EuGH schickt ganz Europa zurück an die Stechuhr

Systematische Arbeitszeiterfassung verpflichtend für alle

Diese Rückkehr zur bürokratischen und kleinkarierten Arbeitszeiterfassung der 1960er Jahre kann man als moderner Unternehmerverband nur mit großer Verwunderung zur Kenntnis nehmen. Es scheint, als ob der EuGH von Errungenschaften wie Vertrauensarbeitszeit noch nie etwas gehört habe. Entsprechend harsch und verständnislos fiel die Kritik der gesamten Wirtschaft aus. Der deutsche Gesetzgeber hat nun die Aufgabe, das antiquierte Urteil aus Luxemburg hierzulande wenigstens durch möglichst zeitgemäße Lösungen umzusetzen.

Noch dringender als bisher schon wird durch die EuGH-Entscheidung die vom DEHOGA geforderte Arbeitszeitflexibilisierung im deutschen Arbeitszeitgesetz. Sonst besteht die große Gefahr, dass zahlreiche Unternehmer, Mitarbeiter und Führungskräfte kriminalisiert werden. Im Gastgewerbe muss für Mitarbeiter mit einem Monatsgehalt bis zu 2.958 Euro ohnehin bereits die Arbeitszeit aufgezeichnet werden. Ausnahmen gelten nur für enge Familienangehörige sowie für Mitarbeiter, die seit mindestens zwölf Monaten nachweislich und stetig mehr als 2.000 Euro verdienen. Der DEHOGA erwartet von der Politik, dass diese Dokumentationspflichten keinesfalls noch weiter verkompliziert werden.

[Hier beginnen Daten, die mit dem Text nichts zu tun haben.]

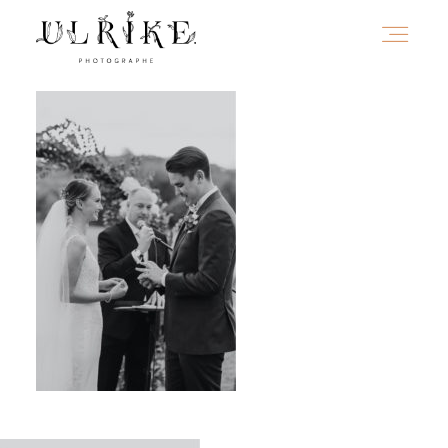
HOME
A PROPOS
PORTFOLIO
INFOS
JOURNAL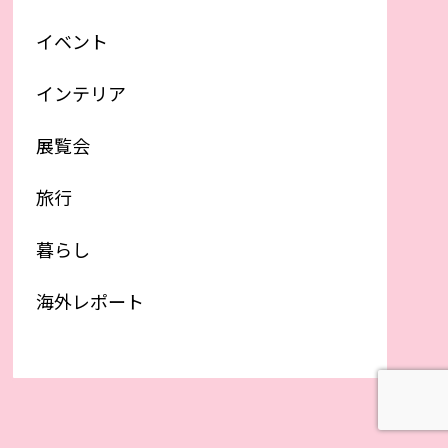
イベント
インテリア
展覧会
旅行
暮らし
海外レポート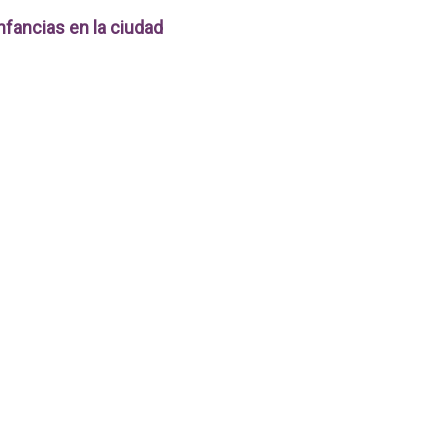
nfancias en la ciudad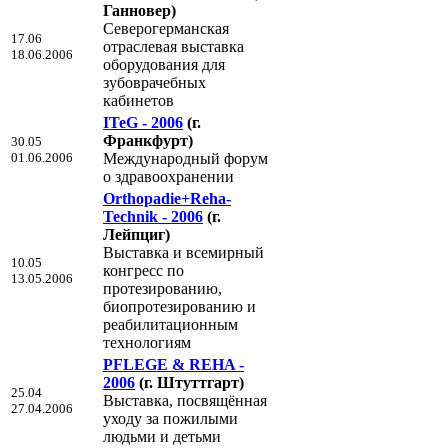
Ганновер)
Северогерманская
17.06
отраслевая выставка
18.06.2006
оборудования для
зубоврачебных
кабинетов
ITeG - 2006
(г.
Франкфурт)
30.05
01.06.2006
Международный форум
о здравоохранении
Orthopadie+Reha-
Technik - 2006
(г.
Лейпциг)
Выставка и всемирный
10.05
конгресс по
13.05.2006
протезированию,
биопротезированию и
реабилитационным
технологиям
PFLEGE & REHA -
2006
(г. Штуттгарт)
25.04
Выставка, посвящённая
27.04.2006
уходу за пожилыми
людьми и детьми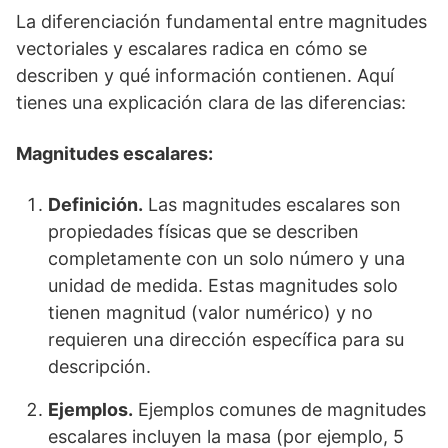
La diferenciación fundamental entre magnitudes
vectoriales y escalares radica en cómo se
describen y qué información contienen. Aquí
tienes una explicación clara de las diferencias:
Magnitudes escalares:
Definición.
Las magnitudes escalares son
propiedades físicas que se describen
completamente con un solo número y una
unidad de medida. Estas magnitudes solo
tienen magnitud (valor numérico) y no
requieren una dirección específica para su
descripción.
Ejemplos.
Ejemplos comunes de magnitudes
escalares incluyen la masa (por ejemplo, 5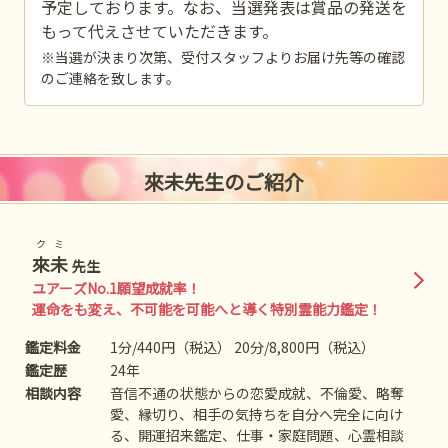
予定しております。なお、当選発表は賞品の発送を
もって代えさせていただきます。
※当選が決まり次第、受付スタッフよりお届け先等の確認
のご連絡を致します。
來未先生のご紹介
クミ
來未
先生
ユアーズNo.1願望成就率！
運命をも変え、不可能を可能へと導く特別霊能力鑑定！
鑑定料金
1分/440円（税込） 20分/8,800円（税込）
鑑定歴
24年
相談内容
音信不通の状態からの恋愛成就、不倫愛、略奪
愛、縁切り、相手の気持ちを自分へ完全に向け
る、開運招来鑑定、仕事・家庭問題、心霊相談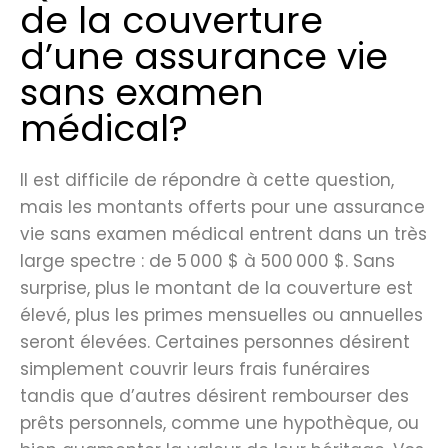
de la couverture
d’une assurance vie
sans examen
médical?
Il est difficile de répondre à cette question,
mais les montants offerts pour une assurance
vie sans examen médical entrent dans un très
large spectre : de 5 000 $ à 500 000 $. Sans
surprise, plus le montant de la couverture est
élevé, plus les primes mensuelles ou annuelles
seront élevées. Certaines personnes désirent
simplement couvrir leurs frais funéraires
tandis que d’autres désirent rembourser des
prêts personnels, comme une hypothèque, ou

Das bedeutet, es muss weiter möglich sein, die Dokumentationspflicht so zu erfüllen, wie es der Größe und den Bedürfnissen des Betriebes entspricht – sei es durch elektronische Zeiterfassung, sei es durch manuelle Aufzeichnung. Dem steht unseres Erachtens das EuGH-Urteil auch nicht entgegen. Für die meisten Arbeitsverhältnisse in Hotellerie und Gastronomie ändert, sich also zunächst einmal nichts.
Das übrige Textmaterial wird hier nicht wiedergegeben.